(PROVIDED MATERIAL begins)
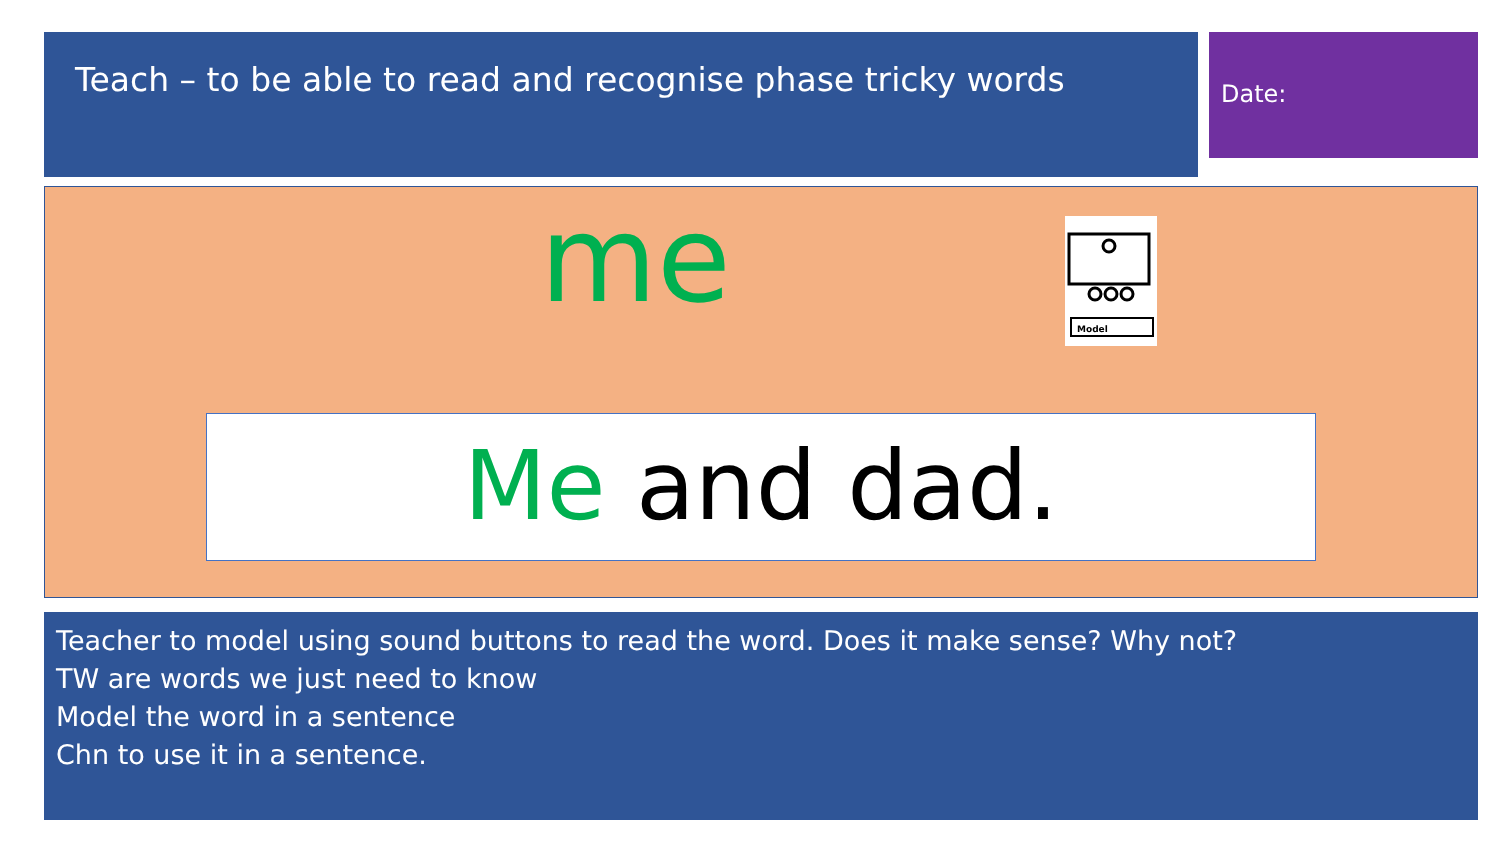Teach – to be able to read and recognise phase tricky words
Date:
me
Model
Me and dad.
Teacher to model using sound buttons to read the word. Does it make sense? Why not?
TW are words we just need to know
Model the word in a sentence
Chn to use it in a sentence.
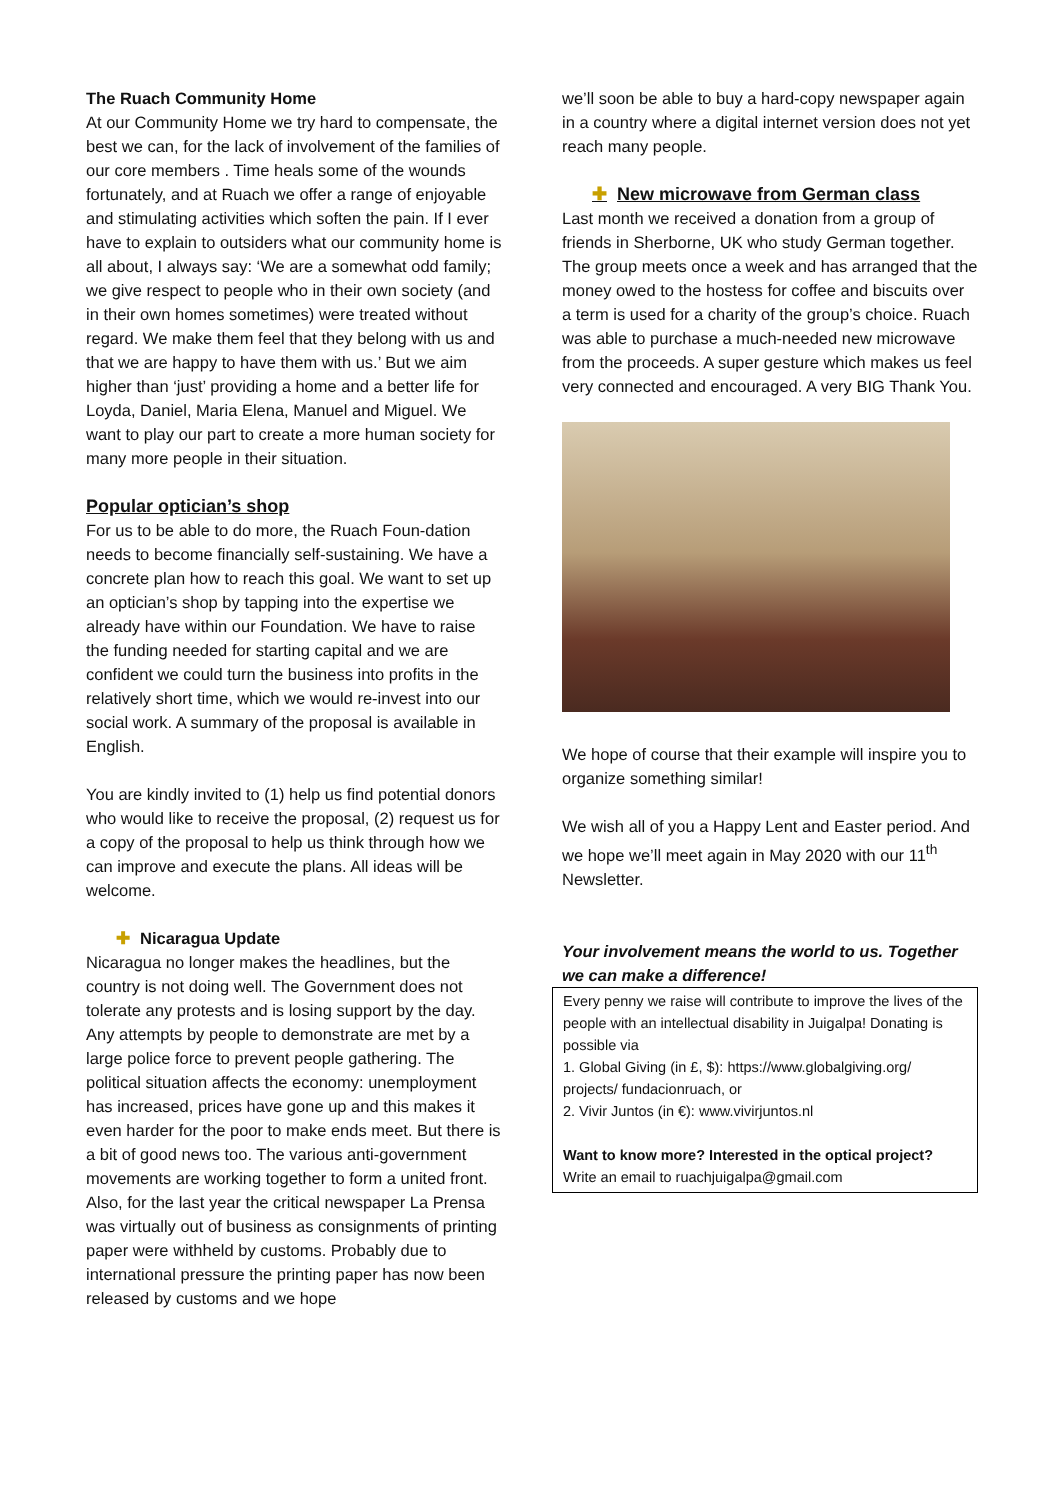The Ruach Community Home
At our Community Home we try hard to compensate, the best we can, for the lack of involvement of the families of our core members . Time heals some of the wounds fortunately, and at Ruach we offer a range of enjoyable and stimulating activities which soften the pain. If I ever have to explain to outsiders what our community home is all about, I always say: ‘We are a somewhat odd family; we give respect to people who in their own society (and in their own homes sometimes) were treated without regard. We make them feel that they belong with us and that we are happy to have them with us.’ But we aim higher than ‘just’ providing a home and a better life for Loyda, Daniel, Maria Elena, Manuel and Miguel. We want to play our part to create a more human society for many more people in their situation.
Popular optician’s shop
For us to be able to do more, the Ruach Foun-dation needs to become financially self-sustaining. We have a concrete plan how to reach this goal. We want to set up an optician’s shop by tapping into the expertise we already have within our Foundation. We have to raise the funding needed for starting capital and we are confident we could turn the business into profits in the relatively short time, which we would re-invest into our social work. A summary of the proposal is available in English.
You are kindly invited to (1) help us find potential donors who would like to receive the proposal, (2) request us for a copy of the proposal to help us think through how we can improve and execute the plans. All ideas will be welcome.
✚ Nicaragua Update
Nicaragua no longer makes the headlines, but the country is not doing well. The Government does not tolerate any protests and is losing support by the day. Any attempts by people to demonstrate are met by a large police force to prevent people gathering. The political situation affects the economy: unemployment has increased, prices have gone up and this makes it even harder for the poor to make ends meet. But there is a bit of good news too. The various anti-government movements are working together to form a united front. Also, for the last year the critical newspaper La Prensa was virtually out of business as consignments of printing paper were withheld by customs. Probably due to international pressure the printing paper has now been released by customs and we hope
we’ll soon be able to buy a hard-copy newspaper again in a country where a digital internet version does not yet reach many people.
✚ New microwave from German class
Last month we received a donation from a group of friends in Sherborne, UK who study German together. The group meets once a week and has arranged that the money owed to the hostess for coffee and biscuits over a term is used for a charity of the group’s choice. Ruach was able to purchase a much-needed new microwave from the proceeds. A super gesture which makes us feel very connected and encouraged. A very BIG Thank You.
We hope of course that their example will inspire you to organize something similar!
We wish all of you a Happy Lent and Easter period. And we hope we’ll meet again in May 2020 with our 11<sup>th</sup> Newsletter.
Your involvement means the world to us. Together we can make a difference!
Every penny we raise will contribute to improve the lives of the people with an intellectual disability in Juigalpa! Donating is possible via
1. Global Giving (in £, $): https://www.globalgiving.org/ projects/ fundacionruach, or
2. Vivir Juntos (in €): www.vivirjuntos.nl
Want to know more? Interested in the optical project?
Write an email to ruachjuigalpa@gmail.com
(PROVIDED MATERIAL ends)
→ **TASK STATEMENT**: Each line from the top of the material through the line containing "The Ruach Community Home" should be reproduced exactly; please drop any images.

→ **OUTPUT BELOW**:
Teach – to be able to read and recognise phase tricky words
Date:
me
Model
Me and dad.
Teacher to model using sound buttons to read the word. Does it make sense? Why not?
TW are words we just need to know
Model the word in a sentence
Chn to use it in a sentence.
The Ruach Community Home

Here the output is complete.